I felt so much pressure to do my absolute best all the time. And my “best” was a moving target; the finish line kept moving ahead every time I got close.

When I was depressed I felt guilty that I couldn’t do what I could when I was well.

When I was stressed or sick I felt ashamed that other things were pulling my attention.

I didn’t live in a vacuum, but I had expectations for myself as if I was a well-maintained robot that never malfunctioned. 

I eventually adopted “you can’t be awesome at everything all the time” as one of my official life mottos (listen to episode 69: Honoring Your Limitations to hear more about the epiphany I had in therapy that brought me to that phrase). Muttering to myself whenever I feel the siren song of perfectionism has been a lifesaver. I couldn’t have lived much longer under the weight of never being allowed to fail. 

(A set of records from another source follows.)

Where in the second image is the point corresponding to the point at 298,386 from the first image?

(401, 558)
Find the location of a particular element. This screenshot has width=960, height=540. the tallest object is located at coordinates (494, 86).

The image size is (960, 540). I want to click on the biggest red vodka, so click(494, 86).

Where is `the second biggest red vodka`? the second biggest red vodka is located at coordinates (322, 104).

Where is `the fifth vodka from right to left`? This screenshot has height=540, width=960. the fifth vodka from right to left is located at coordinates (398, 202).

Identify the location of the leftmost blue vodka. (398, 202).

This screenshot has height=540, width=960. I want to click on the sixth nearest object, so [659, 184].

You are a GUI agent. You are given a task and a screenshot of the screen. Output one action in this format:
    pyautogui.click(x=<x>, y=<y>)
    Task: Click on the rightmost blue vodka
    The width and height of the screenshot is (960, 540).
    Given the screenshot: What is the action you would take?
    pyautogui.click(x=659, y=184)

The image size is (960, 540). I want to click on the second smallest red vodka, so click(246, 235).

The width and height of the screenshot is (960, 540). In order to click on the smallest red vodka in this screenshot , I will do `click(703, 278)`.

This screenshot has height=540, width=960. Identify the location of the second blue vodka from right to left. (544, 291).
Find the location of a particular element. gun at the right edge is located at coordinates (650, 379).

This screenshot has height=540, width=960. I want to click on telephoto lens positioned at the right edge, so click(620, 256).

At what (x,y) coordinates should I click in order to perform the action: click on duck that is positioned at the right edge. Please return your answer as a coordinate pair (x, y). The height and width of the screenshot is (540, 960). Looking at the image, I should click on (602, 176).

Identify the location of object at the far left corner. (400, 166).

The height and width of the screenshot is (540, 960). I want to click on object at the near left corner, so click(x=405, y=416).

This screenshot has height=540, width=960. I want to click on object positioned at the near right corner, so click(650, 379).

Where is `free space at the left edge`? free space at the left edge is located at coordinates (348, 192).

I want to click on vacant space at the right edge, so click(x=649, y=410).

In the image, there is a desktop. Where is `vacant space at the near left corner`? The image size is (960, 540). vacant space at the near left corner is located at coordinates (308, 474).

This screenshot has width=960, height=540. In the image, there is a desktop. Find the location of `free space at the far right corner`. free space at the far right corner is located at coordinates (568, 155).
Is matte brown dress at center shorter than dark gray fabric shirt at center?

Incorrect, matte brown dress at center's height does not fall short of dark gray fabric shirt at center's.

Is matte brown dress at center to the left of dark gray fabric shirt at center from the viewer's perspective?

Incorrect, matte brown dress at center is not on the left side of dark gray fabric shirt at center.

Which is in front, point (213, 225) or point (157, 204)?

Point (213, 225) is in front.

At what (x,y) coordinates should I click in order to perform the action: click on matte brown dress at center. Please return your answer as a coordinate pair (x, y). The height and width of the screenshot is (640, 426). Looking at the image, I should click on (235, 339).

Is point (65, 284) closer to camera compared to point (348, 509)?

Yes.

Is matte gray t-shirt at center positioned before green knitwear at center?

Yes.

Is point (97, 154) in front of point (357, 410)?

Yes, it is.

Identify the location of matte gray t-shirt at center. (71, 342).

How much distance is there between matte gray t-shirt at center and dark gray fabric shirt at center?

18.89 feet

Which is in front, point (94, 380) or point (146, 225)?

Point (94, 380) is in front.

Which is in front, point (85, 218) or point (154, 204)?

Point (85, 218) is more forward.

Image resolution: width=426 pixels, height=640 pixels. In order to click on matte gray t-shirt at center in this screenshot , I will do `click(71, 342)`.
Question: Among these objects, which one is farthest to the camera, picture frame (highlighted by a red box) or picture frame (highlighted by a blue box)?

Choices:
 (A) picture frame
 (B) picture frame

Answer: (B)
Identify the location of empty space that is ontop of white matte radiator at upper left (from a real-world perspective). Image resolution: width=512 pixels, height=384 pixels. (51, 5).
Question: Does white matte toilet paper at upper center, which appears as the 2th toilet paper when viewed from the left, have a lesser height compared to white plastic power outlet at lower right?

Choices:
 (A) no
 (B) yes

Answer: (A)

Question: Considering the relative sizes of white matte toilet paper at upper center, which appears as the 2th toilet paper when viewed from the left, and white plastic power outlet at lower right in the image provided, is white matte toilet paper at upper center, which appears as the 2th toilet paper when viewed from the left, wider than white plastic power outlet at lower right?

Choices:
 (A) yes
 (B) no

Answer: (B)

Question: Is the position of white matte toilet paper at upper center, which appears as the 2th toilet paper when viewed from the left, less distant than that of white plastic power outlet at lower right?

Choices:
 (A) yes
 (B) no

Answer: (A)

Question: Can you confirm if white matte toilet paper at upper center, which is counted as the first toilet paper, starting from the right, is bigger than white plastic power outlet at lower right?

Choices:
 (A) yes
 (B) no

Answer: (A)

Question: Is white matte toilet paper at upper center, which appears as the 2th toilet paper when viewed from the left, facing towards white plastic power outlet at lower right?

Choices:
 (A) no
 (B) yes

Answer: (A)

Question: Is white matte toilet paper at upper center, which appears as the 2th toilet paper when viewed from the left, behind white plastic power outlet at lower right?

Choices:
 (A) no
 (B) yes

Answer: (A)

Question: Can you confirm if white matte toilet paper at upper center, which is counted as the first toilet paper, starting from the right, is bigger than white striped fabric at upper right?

Reframing failure as a perfectly normal, human experience. Failure is not immoral. Failure is neutral. Failure is – wait for it – healthy. 

You can’t be awesome at everything all the time. You can try but I can promise you can’t maintain those expectations for a lifetime without your mind and body collapsing under the pressure.

Here are a few books about perfectionism: The Girl Who Never Made Mistakes by Mark Pett, How to Be an Imperfectionist by Stephen Guise, Present over Perfect by Shauna Niequist, and When Perfect Isn’t Good Enough by Martin M. Antony & Richard P. Swinson.